Plans are underway for a few interesting events, some of which will be free. They will be joint “ventures” with one of the London branches and the first will be the lunch on Friday 8th April to meet Chris Grayling, MP and Minister for the Department of Work & Pensions at Bourne Hall, Epsom. Bookings have closed for the buffet but if you want to come to ask questions, that is free. Please check with Sue for details. On Wednesday 11th May at 8am Ford’s at Chobham will be hosting a breakfast meeting – again all free. In mid-May the FSB is planning an evening meeting focusing on how Social Media can help small businesses and the basics of how it works. At some point, the Dubai Chamber of Commerce wants to host an evening buffet and drinks to make a presentation about work and trade opportunities they can offer. This is open to anyone who has an interest in trading with them or opening a business in Dubai. Places will be limited to 50 and it is also open to other organisations. We shall keep you updated via our website or call Sue for updates.
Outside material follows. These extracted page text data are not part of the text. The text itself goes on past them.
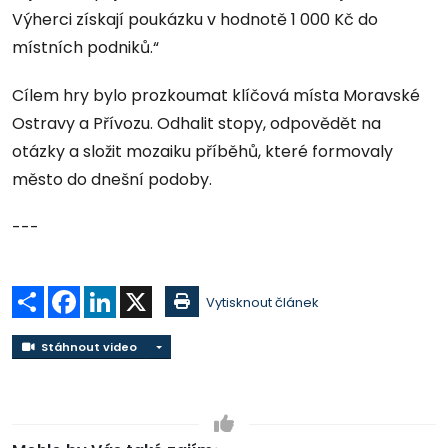
Výherci získají poukázku v hodnotě 1 000 Kč do
místních podniků.“
Cílem hry bylo prozkoumat klíčová místa Moravské
Ostravy a Přívozu. Odhalit stopy, odpovědět na
otázky a složit mozaiku příběhů, které formovaly
město do dnešní podoby.
---
Sdílet
Facebook
LinkedIn
X
Vytisknout článek
Stáhnout video
Stáhnout video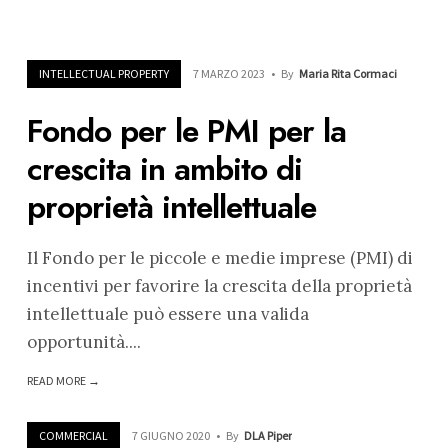
INTELLECTUAL PROPERTY
7 MARZO 2023
•
By
Maria Rita Cormaci
Fondo per le PMI per la
crescita in ambito di
proprietà intellettuale
Il Fondo per le piccole e medie imprese (PMI) di
incentivi per favorire la crescita della proprietà
intellettuale può essere una valida
opportunità.
...
READ MORE →
COMMERCIAL
7 GIUGNO 2020
•
By
DLA Piper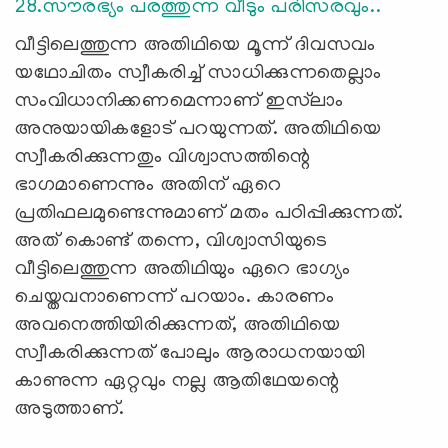
28.സൗരഭ്യം പരത്തുന്ന വീടും പരിസരവും..
വീട്ടിലെത്തുന്ന അതിഥിയെ മൂന്ന് ദിവസവം
യഥോചിതം സ്വീകരിച്ച് സാധിക്കുന്നതെല്ലാം
സംവിധാനിക്കണമെന്നാണ് ഇസ്‍ലാം
അനുയായികളോട് പറയുന്നത്. അതിഥിയെ
സ്വീകരിക്കുന്നതും വിശ്വാസത്തിന്റെ
ഭാഗമാണെന്നും അതിന് ഏറെ
പ്രതിഫലമുണ്ടെന്നുമാണ് മതം പഠിപ്പിക്കുന്നത്.
അത് കൊണ്ട് തന്നെ, വിശ്വാസിയുടെ
വീട്ടിലെത്തുന്ന അതിഥിയും ഏറെ ഭാഗ്യം
ചെയ്തവനാണെന്ന് പറയാം. കാരണം
അവനെത്തിയിരിക്കുന്നത്, അതിഥിയെ
സ്വീകരിക്കുന്നത് പോലും ആരാധനയായി
കാണുന്ന ഏറ്റവും നല്ല ആതിഥേയന്റെ
അടുത്താണ്.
Pensioners are being wrongly tax-coded – AGAIN

For the third year running, HMRC is making mistakes on codes issued to new pensioners, omitting their state pension. This is resulting in demands going out to somewhere over 150,000 people. When this was discovered before, the demands were waived as so much time had passed, but HMRC says that as this has been discovered “in year”, the pensioners will have to pay up. However, they are being given three years in which to do so. We wonder if the opposite error is likely to happen to women drawing a private pension at 60 but not entitled to the state pension until a later birthday – Sue will be checking her code shortly very carefully.

Business Records Checking by HMRC

Despite HMRC announcing that they would report on the outcome of the Business Records Check consultation on 31 March, the first letters are already being issued by HMRC, trying to arrange a meeting to carry out a Business Records Check (BRC). The consultation stated that the BRC programme would start in Autumn of this year with 50,000 Checks per year being carried out. However, letters dated 21 March 2011 have been sent out which clearly relate to the BRC programme.
A source at one HMRC office has admitted that there are 4-5 offices issuing the letters, including Blackburn and Plymouth, and that taxpayers from specific geographical locations are being targeted. Areas mentioned initially include Sheffield, Oxford, Swindon, Stockport and Scotland. Based on the information received, it is estimated that at least 1,500 letters could have been issued.